Example: Multiple Choice Answer

import anthropic
client = anthropic.Anthropic()
message = client.messages.create(
    model="claude-sonnet-4-5",
    max_tokens=1,
    messages=[
        {
            "role": "user",
            "content": "What is latin for Ant? (A) Apoidea, (B) Rhopalocera, (C) Formicidae"
        },
        {
            "role": "assistant",
            "content": "The answer is ("
        }
    ]
)
print(message.content[0].text)  # Outputs: "C"

Prefill Limitations

Important: Prefill is not supported on Claude Mythos Preview, Claude Opus 4.7, Claude Opus 4.6, and Claude Sonnet 4.6. Requests using prefill with these models return a 400 error. Use structured outputs or system prompt instructions instead.

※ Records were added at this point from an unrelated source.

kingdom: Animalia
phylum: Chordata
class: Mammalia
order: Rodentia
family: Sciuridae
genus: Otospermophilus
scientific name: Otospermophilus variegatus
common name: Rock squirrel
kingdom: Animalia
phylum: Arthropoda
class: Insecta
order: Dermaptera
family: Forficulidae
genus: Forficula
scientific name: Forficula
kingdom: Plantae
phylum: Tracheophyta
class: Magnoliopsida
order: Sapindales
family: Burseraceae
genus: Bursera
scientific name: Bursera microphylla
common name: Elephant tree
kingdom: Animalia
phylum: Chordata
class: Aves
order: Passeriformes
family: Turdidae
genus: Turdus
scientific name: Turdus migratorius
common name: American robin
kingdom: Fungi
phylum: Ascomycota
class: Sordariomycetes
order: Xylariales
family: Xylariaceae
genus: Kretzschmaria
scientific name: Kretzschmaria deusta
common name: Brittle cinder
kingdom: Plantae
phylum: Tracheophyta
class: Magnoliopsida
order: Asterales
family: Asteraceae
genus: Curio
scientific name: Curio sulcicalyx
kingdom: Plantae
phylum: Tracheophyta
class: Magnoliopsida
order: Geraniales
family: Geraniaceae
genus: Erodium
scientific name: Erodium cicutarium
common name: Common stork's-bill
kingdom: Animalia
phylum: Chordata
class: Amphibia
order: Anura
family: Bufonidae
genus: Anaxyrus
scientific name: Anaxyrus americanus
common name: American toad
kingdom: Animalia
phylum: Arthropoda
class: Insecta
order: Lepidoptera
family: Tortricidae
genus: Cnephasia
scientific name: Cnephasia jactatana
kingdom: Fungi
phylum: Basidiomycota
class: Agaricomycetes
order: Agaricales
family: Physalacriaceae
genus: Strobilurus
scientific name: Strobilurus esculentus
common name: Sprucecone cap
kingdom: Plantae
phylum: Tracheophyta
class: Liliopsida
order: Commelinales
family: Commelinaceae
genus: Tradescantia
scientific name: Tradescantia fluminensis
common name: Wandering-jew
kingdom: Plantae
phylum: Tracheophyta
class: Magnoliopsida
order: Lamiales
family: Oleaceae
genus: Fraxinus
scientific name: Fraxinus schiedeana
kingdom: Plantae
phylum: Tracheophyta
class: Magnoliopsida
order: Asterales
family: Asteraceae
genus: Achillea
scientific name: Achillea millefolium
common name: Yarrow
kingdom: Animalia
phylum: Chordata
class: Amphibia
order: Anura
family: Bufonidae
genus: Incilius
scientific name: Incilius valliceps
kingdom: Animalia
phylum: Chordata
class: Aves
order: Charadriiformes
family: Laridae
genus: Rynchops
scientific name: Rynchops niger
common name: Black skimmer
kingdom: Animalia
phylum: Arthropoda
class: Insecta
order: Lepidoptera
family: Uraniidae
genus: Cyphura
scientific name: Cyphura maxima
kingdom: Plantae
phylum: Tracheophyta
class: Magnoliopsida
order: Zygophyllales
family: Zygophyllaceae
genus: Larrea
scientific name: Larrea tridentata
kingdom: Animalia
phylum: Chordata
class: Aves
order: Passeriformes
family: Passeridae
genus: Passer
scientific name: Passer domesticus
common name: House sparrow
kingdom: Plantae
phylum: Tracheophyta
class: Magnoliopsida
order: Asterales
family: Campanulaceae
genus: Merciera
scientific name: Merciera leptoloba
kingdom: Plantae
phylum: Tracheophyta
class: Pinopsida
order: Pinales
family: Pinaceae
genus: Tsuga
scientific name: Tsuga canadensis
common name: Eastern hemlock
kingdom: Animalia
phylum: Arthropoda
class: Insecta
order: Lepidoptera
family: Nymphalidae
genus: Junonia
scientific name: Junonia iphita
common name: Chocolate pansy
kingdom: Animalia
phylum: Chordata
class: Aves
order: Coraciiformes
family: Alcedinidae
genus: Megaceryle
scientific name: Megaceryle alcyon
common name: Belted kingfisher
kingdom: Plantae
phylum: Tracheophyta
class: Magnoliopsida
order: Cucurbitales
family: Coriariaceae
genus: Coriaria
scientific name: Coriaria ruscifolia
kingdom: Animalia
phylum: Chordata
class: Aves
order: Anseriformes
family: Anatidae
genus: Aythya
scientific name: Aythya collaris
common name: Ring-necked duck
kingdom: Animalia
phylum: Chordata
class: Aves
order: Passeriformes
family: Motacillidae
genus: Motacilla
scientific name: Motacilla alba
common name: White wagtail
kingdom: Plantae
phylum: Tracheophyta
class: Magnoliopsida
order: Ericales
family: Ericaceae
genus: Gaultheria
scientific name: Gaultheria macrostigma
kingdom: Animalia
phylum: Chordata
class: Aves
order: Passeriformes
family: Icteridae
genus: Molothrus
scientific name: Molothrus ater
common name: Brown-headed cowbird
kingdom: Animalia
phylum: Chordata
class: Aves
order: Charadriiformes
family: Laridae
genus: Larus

Vision: Working with Images

Claude can analyze images sent via the Messages API. This enables use cases like:

Document analysis
Screenshot interpretation
Visual Q&A

Python Example: Image Analysis

import anthropic
import base64
client = anthropic.Anthropic()
Read and encode image
with open("chart.png", "rb") as f:
    image_data = base64.b64encode(f.read()).decode("utf-8")
message = client.messages.create(
    model="claude-opus-4-7",
    max_tokens=1024,
    messages=[
        {
            "role": "user",
            "content": [
                {
                    "type": "image",
                    "source": {
                        "type": "base64",
                        "media_type": "image/png",
                        "data": image_data
                    }
                },
                {
                    "type": "text",
                    "text": "Describe this chart in detail."
                }
            ]
        }
    ]
)
print(message.content[0].text)

Supported Image Formats

JPEG
PNG
GIF
WebP

Images are resized and compressed by Claude to optimize processing. The API supports up to 20 images per request (or more with certain configurations).

Handling Stop Reasons

Understanding why Claude stopped generating helps you handle the response appropriately:

`stop_reason`	Meaning	Action
`"end_turn"`	Claude finished naturally	Process the response
`"max_tokens"`	Hit the token limit	Increase `max_tokens` or continue the conversation
`"stop_sequence"`	Hit a custom stop sequence	Handle based on your logic
`"tool_use"`	Claude wants to use a tool	Execute the tool and return results

Best Practices

Manage token usage: Track usage.input_tokens and usage.output_tokens to optimize costs.
Use system prompts: For persistent instructions, use the system parameter instead of repeating instructions in every user message.
Handle errors gracefully: Implement retry logic for rate limits and timeouts.
Stream responses: For long outputs, use streaming to improve user experience.
Validate prefill compatibility: Check model support before using prefill.

Key Takeaways

The Messages API is stateless—always send the full conversation history with each request.
Multi-turn conversations require alternating user and assistant messages, with the last message from the user.
Prefill lets you start Claude's response, but check model compatibility (not supported on Opus 4.7, Sonnet 4.6, etc.).
Vision capabilities allow Claude to analyze images sent as base64-encoded data.
Always check stop_reason to determine why the response ended and handle it appropriately.